Heroes of Chemistry Honors Reflect Breadth of DuPont Science
Heroes of Chemistry are selected each year by the American Chemical Society for their talent, creativity and innovation. These heroes are chemical scientists whose work in various fields of chemistry and chemical engineering has led to successful innovation and development of commercial products based on chemistry.
DuPont scientists have been honored as Heroes of Chemistry eight separate times, for a broad range of achievements. Notable accomplishments have included developing DuPont™ Rynaxypyr® Insecticide, Bio-PDO™ Bio-based 1,3 propanediol (PDO), a new 100% renewable glycol that is used as a formulation component and monomer; and inventing and developing alternatives to chlorofluorocarbon (CFC) refrigerants. In addition to scientific merit, commercial success in the marketplace is an important criterion for this honor, because the American Chemical Society recognizes that good business results follow good science.

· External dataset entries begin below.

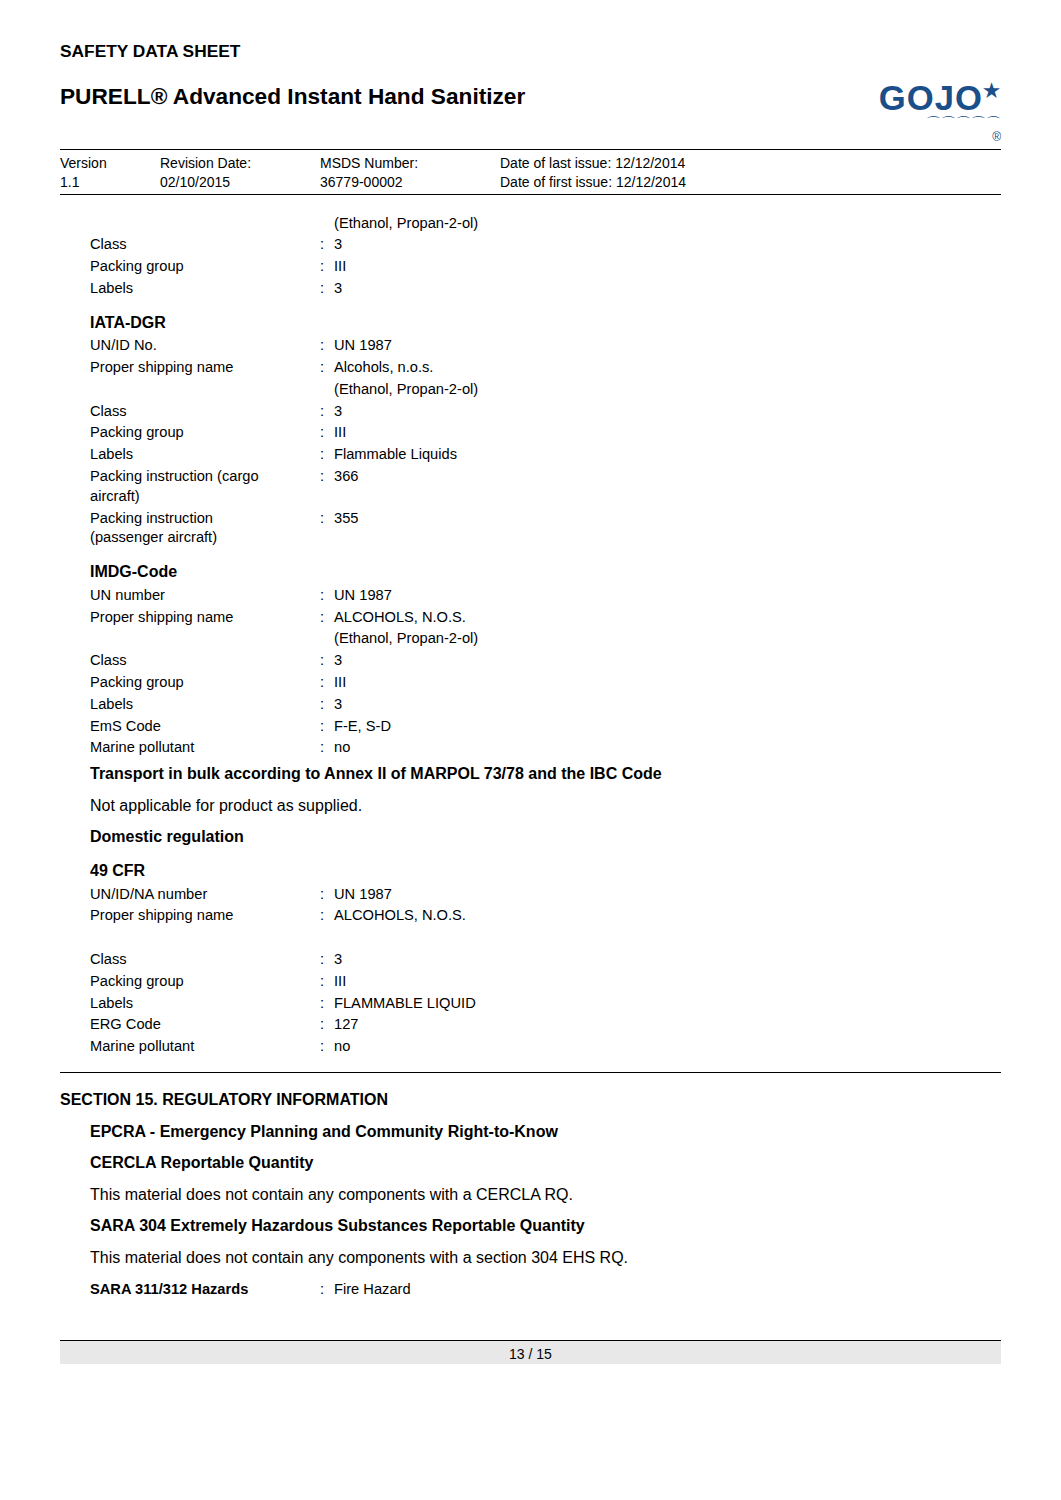SAFETY DATA SHEET
PURELL® Advanced Instant Hand Sanitizer
GOJO★
⌒⌒⌒⌒⌒
®
| Version 1.1 | Revision Date: 02/10/2015 | MSDS Number: 36779-00002 | Date of last issue: 12/12/2014 Date of first issue: 12/12/2014 |
| | | (Ethanol, Propan-2-ol) |
| Class | : | 3 |
| Packing group | : | III |
| Labels | : | 3 |
IATA-DGR
| UN/ID No. | : | UN 1987 |
| Proper shipping name | : | Alcohols, n.o.s. |
| | | (Ethanol, Propan-2-ol) |
| Class | : | 3 |
| Packing group | : | III |
| Labels | : | Flammable Liquids |
| Packing instruction (cargo aircraft) | : | 366 |
| Packing instruction (passenger aircraft) | : | 355 |
IMDG-Code
| UN number | : | UN 1987 |
| Proper shipping name | : | ALCOHOLS, N.O.S. |
| | | (Ethanol, Propan-2-ol) |
| Class | : | 3 |
| Packing group | : | III |
| Labels | : | 3 |
| EmS Code | : | F-E, S-D |
| Marine pollutant | : | no |
Transport in bulk according to Annex II of MARPOL 73/78 and the IBC Code
Not applicable for product as supplied.
Domestic regulation
49 CFR
| UN/ID/NA number | : | UN 1987 |
| Proper shipping name | : | ALCOHOLS, N.O.S. |
| Class | : | 3 |
| Packing group | : | III |
| Labels | : | FLAMMABLE LIQUID |
| ERG Code | : | 127 |
| Marine pollutant | : | no |
SECTION 15. REGULATORY INFORMATION
EPCRA - Emergency Planning and Community Right-to-Know
CERCLA Reportable Quantity
This material does not contain any components with a CERCLA RQ.
SARA 304 Extremely Hazardous Substances Reportable Quantity
This material does not contain any components with a section 304 EHS RQ.
| SARA 311/312 Hazards | : | Fire Hazard |
13 / 15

DuPont Heroes of Chemistry
Daniel Cordova, John Freudenberger, George Lahm, Thomas Selby, and Thomas Stevenson for developing DuPontTM Rynaxypyr®, the first anthranilic diamide insect control product.
George Trainor for the invention of dye-terminating DNA sequencing.
DuPont employees Catherine H. Babowicz and Charles E. Nakamura, and Tate & Lyle’s Dennis M. Adkesson along with Genecor’s Gregory M. Whited, for the development of Bio-PDO™. Bio-based 1,3 propanediol, Bio-PDO™, is a new 100 percent renewable glycol – the first of its kind in the world.
Donald B. Bivens, Mark B. Shiflett and Akimitchi Yokozecki for the development and invention of Hydrofluorocarbon Refrigerant Blends. DuPont was the first company to develop and commercialize CFC alternatives, particularly for refrigeration and air conditioning, which represented about 60 percent of CFC use worldwide.
Richard W. Rees for developing a versatile family of plastics used to make glass interlayers that minimize falling and flying glass during building explosions, storms, and transportation accidents. During a storm or explosion, the shock wave may crack the glass itself, but the fragments stick to the plastic interlayer and the pane stays within its frame. Laminated glass also helps to deflect the explosion, absorbing the blast pressure and some of the energy generated by the blast.
The four-person team of W. Mark Barbour, Mark A. Jensen, George Tice, Jr. and Susan Y. Tseng for the development of an innovative and accelerated system that can detect harmful pathogens in food supplies. The system reduces the reporting time for negative Listeria monocytogenes samples by one day and for negative Salmonella samples by two days. It also reduces the occurrence of false positives for E. coli O157:H7.
George Levitt for the discovery of the Sulfonylurea Class of Herbicides. Now used on major food crops grown throughout the world, they have enabled farmers to cut herbicide use by 90% without sacrificing effectiveness. Sulfonylureas target an enzyme present in plants but absent in animals.
Walter Cicha, Andrew Degraff Jr., R. Bertrum Diemer, Jr., Kang Lin, Leo Manzer, Bradley Martin, Paula Solomon, Stan Ziemecki and Charles Bellini for the development of an Innovative Replacement Catalyst. This new catalyst cut the formation and emission of carbon tetrachloride as an unwanted by-product from chemical synthesis reactions while also reducing process downtime.